Des dizaines de hedge funds londoniens prêts à fuir en Suisse

Jeudi 13 décembre 2007

FINANCE : Des dizaines de hedge funds londoniens prêts à fuir en Suisse

Date de parution : Mercredi 12 décembre 2007

Auteur : Pierre-Alexandre Sallier

FISCALITE. Le tour de vis prévu sur le patrimoine des riches étrangers met la City en émoi.

La City est sur le pied de guerre. Bien décidée à défendre le paradis fiscal que représente Londres pour les oligarques russes, les footballeurs professionnels mais surtout des dizaines de richissimes gérants de fonds spéculatifs. Bien décidée à tout faire pour enrayer la fuite de ces derniers.

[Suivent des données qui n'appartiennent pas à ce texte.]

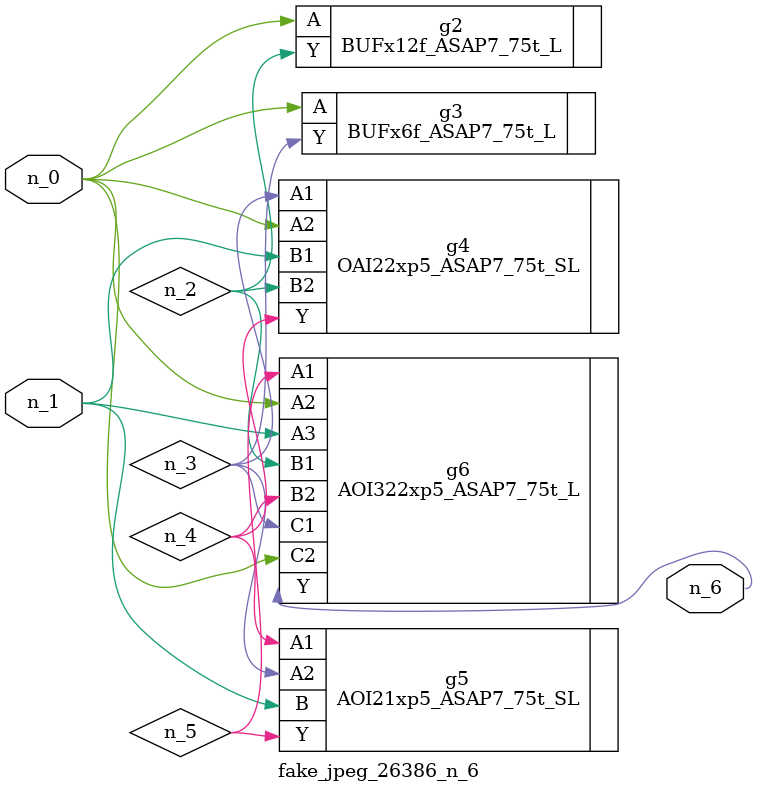
<source format=v>
module fake_jpeg_26386_n_6 (n_0, n_1, n_6);

input n_0;
input n_1;

output n_6;

wire n_2;
wire n_3;
wire n_4;
wire n_5;

BUFx12f_ASAP7_75t_L g2 ( 
.A(n_0),
.Y(n_2)
);

BUFx6f_ASAP7_75t_L g3 ( 
.A(n_0),
.Y(n_3)
);

OAI22xp5_ASAP7_75t_SL g4 ( 
.A1(n_3),
.A2(n_0),
.B1(n_1),
.B2(n_2),
.Y(n_4)
);

AOI21xp5_ASAP7_75t_SL g5 ( 
.A1(n_4),
.A2(n_3),
.B(n_1),
.Y(n_5)
);

AOI322xp5_ASAP7_75t_L g6 ( 
.A1(n_5),
.A2(n_0),
.A3(n_1),
.B1(n_2),
.B2(n_4),
.C1(n_3),
.C2(n_0),
.Y(n_6)
);


endmodule
</source>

A l’origine de cette fronde, le projet de loi du gouvernement travailliste de Gordon Brown - adoption prévue en avril prochain - menaçant de mettre fin au traitement fiscal des plus favorables dont bénéficient un grand nombre de résidents d’origine étrangère. Plus précisément ceux qualifiés de « non-doms » par le fisc. Ce statut subtil, censé refléter la volonté de ne pas s’installer définitivement en Grande Bretagne et de garder une attache dans son pays d’origine, n’exclut ni la résidence permanente ni l’obtention d’un passeport britannique. Il offre en revanche le privilège de voir l’administration fiscale ne s’intéresser qu’aux seuls revenus ou plus values perçues au Royaume-Uni… et de fermer les yeux sur les gains tirés du patrimoine détenu hors du pays ; seules les plus-values rapatriées étant imposées.

Crucial pour les millionnaires contrôlant leurs actifs par le biais de sociétés trust enregistrées offshore. Or le nouveau régime fiscal à l’étude menace d’imposer aux « non-doms » établis depuis plus de sept ans un montant forfaitaire annuel de 30000 livres (70000 francs) afin de continuer de bénéficier de cette clémence. La menace d’une taxation du patrimoine élargie au-delà des seuls gains rapatriés est même évoquée, ce qui sonnerait la fin de cette exception.

Selon les autorités britanniques, 3000 personnes, sur les 5 millions de « non-doms », seraient concernées. La Chartered Institute of Taxation (CIOT, l’association de fiscalistes britanniques) pointe cependant que 140000 d’entre elles seraient en réalité touchées à des degrés divers. Et souligne que les recettes supplémentaires attendues par l’Etat - entre 2 et 3 milliards de livres (6 milliards de francs) - ne compensent pas le risque de « réduction de l’activité économique londonienne » suite à une fuite massive de ces fortunes. Parmi les principaux candidats au départ figureraient en effet « moins de jeunes courtiers travaillant à la City quelques années » ou « des oligarques pour qui 30000 livres ne représentent pas grand-chose » que « les nombreux talents du monde du capital investissement et hedge funds » pointe John Whiting, président de la CIOT.

Des financiers pour lesquels Genève ou Zurich apparaissent comme le repli idéal. A en croire David Butler, fondateur de Kinetic Partners, firme spécialisée dans le conseil auprès de ces « hedge funds », des « dizaines » de gérants seraient déjà en train de transférer une partie de leurs activités hors de Londres, « entre 20 et 50% de leurs opérations » étant menacées de délocalisation à terme. Sur les trois cents gérants dont il s’occupe, « les deux cinquièmes sont’ non-doms », rappelle ce dernier. Du côté de Genève, « aucune déferlante n’est encore observée » tempère Pietro Sansonetti avocat et expert fiscal au sein du cabinet Schellenberg Wittmer. Celui-ci admet cependant qu’un de tour de vis fiscal à Londres « risquerait d’occuper passablement les conseillers [en fortune] ».